The propagation of solitary waves in fluid-filled elastic tubes was investigated by direct analysis of the governing field equations. The primary advantage of this approach over the widely used asymptotic techniques is that, for a specified wave speed, the solution of the 'exact' amplitude of the solitary waves only requires the roots of an algebraic equation. The shape of the wave can be found to any required degree of accuracy numerically. This approach can be applied beyond the long-wave approximation for any amplitude of wave.

The presented direct approach was used to consider a fluid-filled elastic thin-walled tube where axial displacements were neglected and the velocity of the fluid was averaged over the tube radius. It was shown that errors can become as large as 20% for displacements up to 25% of the tube radius when the reductive perturbation technique is used. The direct approach .was also used to investigate a problem in plasma physics, specifically ion-acoustic waves, to illustrate a broader application of the proposed technique.
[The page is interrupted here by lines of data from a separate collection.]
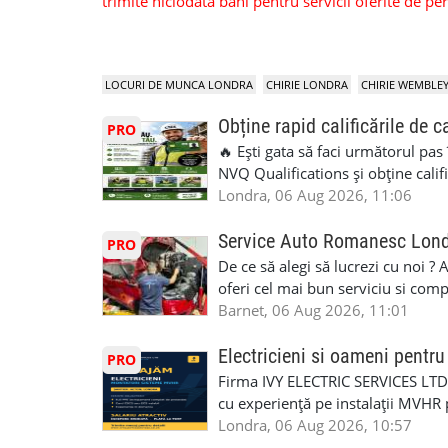
trimite niciodata bani pentru servicii oferite de 
LOCURI DE MUNCA LONDRA
CHIRIE LONDRA
CHIRIE WEMBLE
Obține rapid calificările de c
PRO
🔥 Ești gata să faci următorul pas
NVQ Qualifications și obține calif
Calificări recunoscute în UK ✅ Ev
Londra, 06 Aug 2026, 11:06
asistență în limba română ✅ Potriv
competențele 👷 Indiferent dacă luc
Service Auto Romanesc Lon
PRO
oficială, noi te ajutăm să alegi var
De ce să alegi să lucrezi cu noi ?
complicații. 💥 Suport real de la î
oferi cel mai bun serviciu si com
noi oportunități de muncă și de 
alegerea ideală: Personal califica
Barnet, 06 Aug 2026, 11:01
(WhatsApp) 📱 07846 715500 📍 
profesioniști cu experiență și cal
6RR 🚀 CSCS Colindale – GQA & NVQ 
Auto. Indiferent de situație, puteț
Electricieni si oameni pent
PRO
te astăzi. Construiește-ți viitorul 
repara in scurt timp si eficient o
Firma IVY ELECTRIC SERVICES LTD 
garaj auto care ofera orice tip de 
cu experiență pe instalații MVHR 
Lucram cu Toate Garantiile si Asi
obligatorii: 🔹 Full PPE (echipam
Londra, 06 Aug 2026, 10:57
Dumneavoastră, suntem TVA Înreg
Experiență în domeniu Ce oferim: 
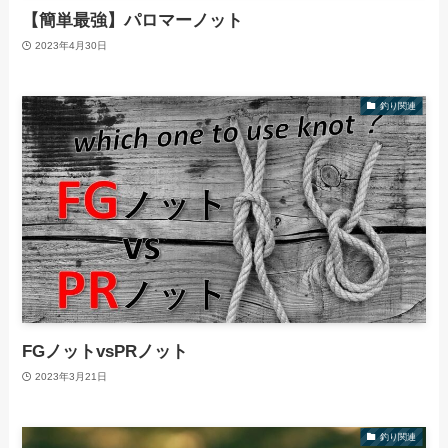
【簡単最強】パロマーノット
2023年4月30日
釣り関連
FGノットvsPRノット
2023年3月21日
釣り関連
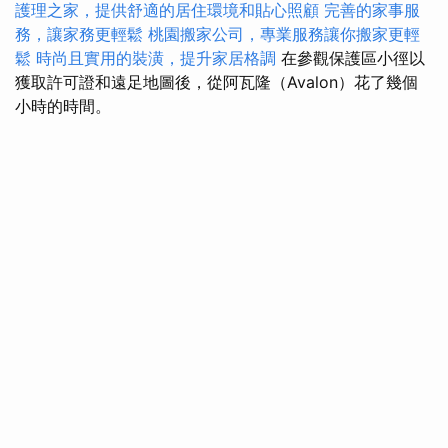
護理之家，提供舒適的居住環境和貼心照顧
完善的家事服
務，讓家務更輕鬆
桃園搬家公司，專業服務讓你搬家更輕
鬆
時尚且實用的裝潢，提升家居格調
在參觀保護區小徑以
獲取許可證和遠足地圖後，從阿瓦隆（Avalon）花了幾個
小時的時間。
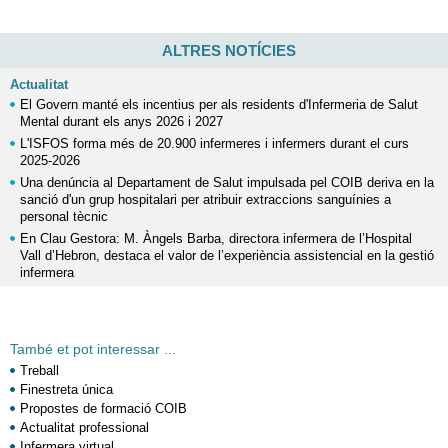
ALTRES NOTÍCIES
Actualitat
El Govern manté els incentius per als residents d'Infermeria de Salut
Mental durant els anys 2026 i 2027
L'ISFOS forma més de 20.900 infermeres i infermers durant el curs
2025-2026
Una denúncia al Departament de Salut impulsada pel COIB deriva en la
sanció d'un grup hospitalari per atribuir extraccions sanguínies a
personal tècnic
En Clau Gestora: M. Àngels Barba, directora infermera de l’Hospital
Vall d’Hebron, destaca el valor de l’experiència assistencial en la gestió
infermera
També et pot interessar ...
Treball
Finestreta única
Propostes de formació COIB
Actualitat professional
Infermera virtual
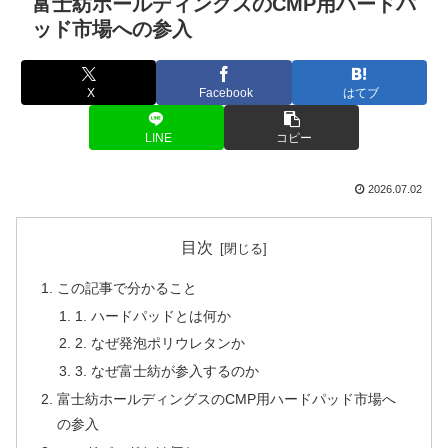
富士紡ホールディングスのCMP用ハードパ
ッド市場への参入
X
Facebook
はてブ
LINE
コピー
2026.07.02
目次
この記事で分かること
1. ハードパッドとは何か
2. なぜ発泡ポリウレタンか
3. なぜ富士紡が参入するのか
富士紡ホールディングスのCMP用ハードパッド市場へ
の参入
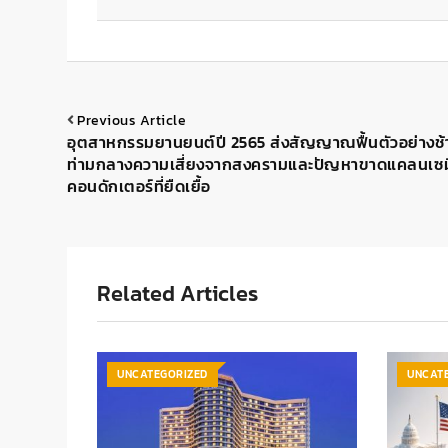
Previous Article
อุตสาหกรรมยานยนต์ปี 2565 ส่งสัญญาณฟื้นตัวอย่างช้
ท่ามกลางความเสี่ยงจากสงครามและปัญหาขาดแคลนเซม
คอนดักเตอร์ที่ยืดเยื้อ
Related Articles
UNCATEGORIZED
UNCAT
The kinematically exact shell equations for the tube, including both axial and radial displacements were considered and it was shown that, by casting the problem in a variational framework, it becomes possible to find explicit first integrals of the governing equations. The first integrals then allowed the speed, amplitude and shape of the resulting solitary wave to be determined 'exactly' using the proposed direct approach. The results showed that the wave amplitude calculated using the exact displacements were an order of magnitude greater than found when axial displacements were neglected. It was subsequently shown that the axial strain was of the same order as the magnitude of the radial strain and that in the prestressed reference configuration their relationship was approximately linear.

Exploiting this approximate linear relationship, a linear function was found from the axial first integral, permitting the reduction of the governing equations to a problem of one equation in one dependent variable, while still retaining a contribution for the axial displacement. The amplitude predicted using this approximate approach was found to differ from the exact value by as little as 3%.

Finally, the tube wall pressure predicted from our inviscid, incompressible onedimensional fluid model was compared to a two-dimensional flow, simulated using a modified discrete-vortex method. The tube geometries examined corresponded to the solitary wave profiles for four representative wave speeds. It was shown that the predicted pressures from the existing one-dimensional model compared well with the two-dimensional flow. Based upon this, it should be expected that solitary waves predicted using a two-dimensional fluid model will be in close agreement with the results presented in this dissertation.